Tracking Journalistic Sources in Chinese Media (2022-23)

教育学院
计划名称	Educational Opportunities and Social Mobility in Greater Bay Area (GBA): A Comparative Analysis in Hong Kong and Guangdong
首席调查研究员／联席调查研究员	姓名	学院／学系
首席调查研究员	欧冬舒	教育行政与政策学系
联席调查研究员	WONG Kenneth K.	布朗大学 Education Department
摘要	Research is scant on educational opportunities and social mobility in Greater Bay Area including Hong Kong and Guangdong province. While both regions have witnessed greater educational expansion and prosperous economic growth in the past two decades, they also face challenges in intergenerational inequalities and assimilation. Using Hong Kong Census and By-Census data and China Family Panel Studies, we analyze three topics: (1) educational mismatch and labor market consequence of male workers, (2) returns to education and economic assimilation of high-skilled migrant workers, and (3) regional disparity of access and quality of school across GBA. Our study provides an updated picture on the trend of social inequality in Hong Kong and Guangdong province as well as a comparison of the two education systems and labor markets. Research results have implications on the utilization and reward of the human capital in the labor market of GBA area and understanding of potential barriers that create social inequality in the two societies.
开始日期	2022年9月1日
结束日期	2023年8月31日
项目报告总结	We analyse the economic development in the 11 cities in the Guangdong province, Hong Kong and Macau between 2018 and 2020. Absolute gross domestic product, gross domestic product per capita are compared, and significant differences are observed across cities and over time. This implies the differential negative impact of the COVID-19 pandemic on the regional economy. On the other hand, we investigate the difference in the share of economic sectors, which can be used to identify the key drivers of regional economic growth and explain the variation in responses to the health shock during the period. To explain the difference in economic growth in terms of human capital accumulation, we also examine the pupil-teacher ratio as a measure of school quality at different levels of education. Next, we look at the trends in population to see if this can explain the disequilibrium in the regional labour market. We summarise the results in the policy brief articles into charts and figures, which are shared in the CUHK Research Data Repository to the public. These graphical outputs give the readers an update about the shift of economic and educational inequalities in the main GBA cities. They also provide implications on the urbanisation and returns to education, which helps understand the challenges and barriers in the current GBA labour market. The funding was used to hire student helper and support part of the salary of research staff in working in this project. They were trained to use the CUHK library resources to collect data and manage the online data. From this project, they also learnt how to handle sensitive data and handle with data privacy issues.
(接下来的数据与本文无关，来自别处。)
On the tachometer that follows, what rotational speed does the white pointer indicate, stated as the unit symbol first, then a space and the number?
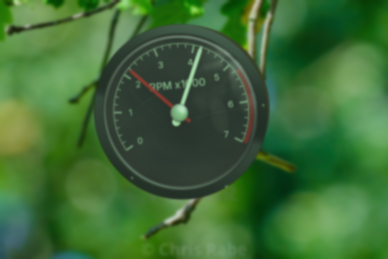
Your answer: rpm 4200
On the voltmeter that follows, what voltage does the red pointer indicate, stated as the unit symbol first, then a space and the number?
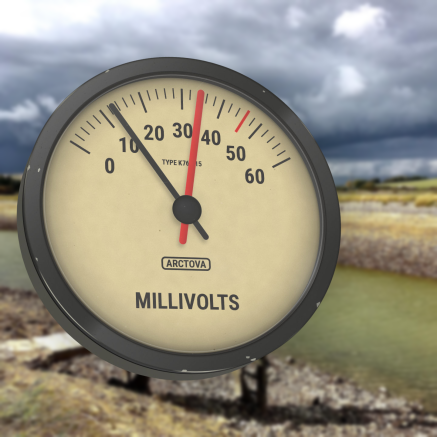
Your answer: mV 34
数据管理计划识别码／网址	https://dmphub.uc3prd.cdlib.net/dmps/10.48321/D10M2X
数据集数位物件识别码（DOI）	https://doi.org/10.48668/YTVMXE
相关出版物	Policy Brief RECEPD No. 2023 – 001, Policy Brief RECEPD No. 2023 – 002, Policy Brief RECEPD No. 2023 – 003, Policy Brief RECEPD No. 2023 – 004

工程学院
计划名称	A Multi-level Knowledge-driven Customized Dialogue Dataset for General Use
首席调查研究员／联席调查研究员	姓名	学院／学系
首席调查研究员	黄锦辉	系统工程与工程管理学系
联席调查研究员	何汉山	系统工程与工程管理学系
摘要	Dialogue systems have been widely applied in the applications such as Apple’s Siri and Google Voice. It helps us to control our smart devices and to complete tasks, such as making an order in a restaurant or booking a flight ticket with our mobile phone. Unfortunately, there is no dialogue system available for the Small and Middle Enterprises (SMEs) in Hong Kong due to the limited Cantonese dialogue dataset information. For this reason, we propose the first Cantonese Knowledge-Driven Dialogue Dataset for General Use (CK-DDD) in Hong Kong, which collects the information in multi-turn conversations from various sources. Now our corpus contains over 800,000 conversational datasets obtained from over a dozen sources in different business sectors. These datasets will be processed and then make accessible to the public via our online repository. CK-DDD will escalate the utilization of Cantonese dialogue systems in various commercial applications, for example, Live AI chatbot for sales inquiry. The corpus will be constantly updated and expanded if the usage of Cantonese becomes increasingly popular, and the information provided will be more sentimental and reliable. Eventually, we will organize this dialogue dataset as self-sustainable and freely accessible information to the public for research and development purpose
开始日期	2022年10月1日
结束日期	2023年9月30日
项目报告总结	This project is all about bringing innovative technology to restaurants in Hong Kong. Think of it like having a digital helper, similar to Siri or Alexa, but designed specifically for Cantonese-speaking restaurants. This is a big deal because small and medium-sized restaurants in Hong Kong don’t have access to this kind of technology in their native language. Our team is working on a system that can hold conversations in Cantonese. We’ve created a special database called the Cantonese Knowledge-driven Dialogue Dataset for REStaurants (KddRES), which will be available online for everyone. This database contains 800 conversations from 10 different restaurants, each with its own unique style. We’re committed to regularly updating this dataset to ensure it remains a valuable resource for all. Our project has three main goals. First, we’ll share the KddRES dataset with the public, making it a valuable resource. Second, we’re developing a dialogue system that can be customized for any restaurant, which is great news for small and medium-sized eateries. Third, we’ll publish a research paper to tell the academic community about our innovative approach. To make sure the data we collect is top-notch, we’ve hosted and organized a series of workshops and meetings. We’re keeping a close eye on data quality and keeping thorough records. This project is backed by CUHK research data management tools, ensuring our data is well-managed and accessible for future use. We’re using Github to share our project’s structure and CUHK data center for downloading the dataset. So, it’s not just about creating a unique dialogue system for restaurants – it’s also about promoting good data management practices.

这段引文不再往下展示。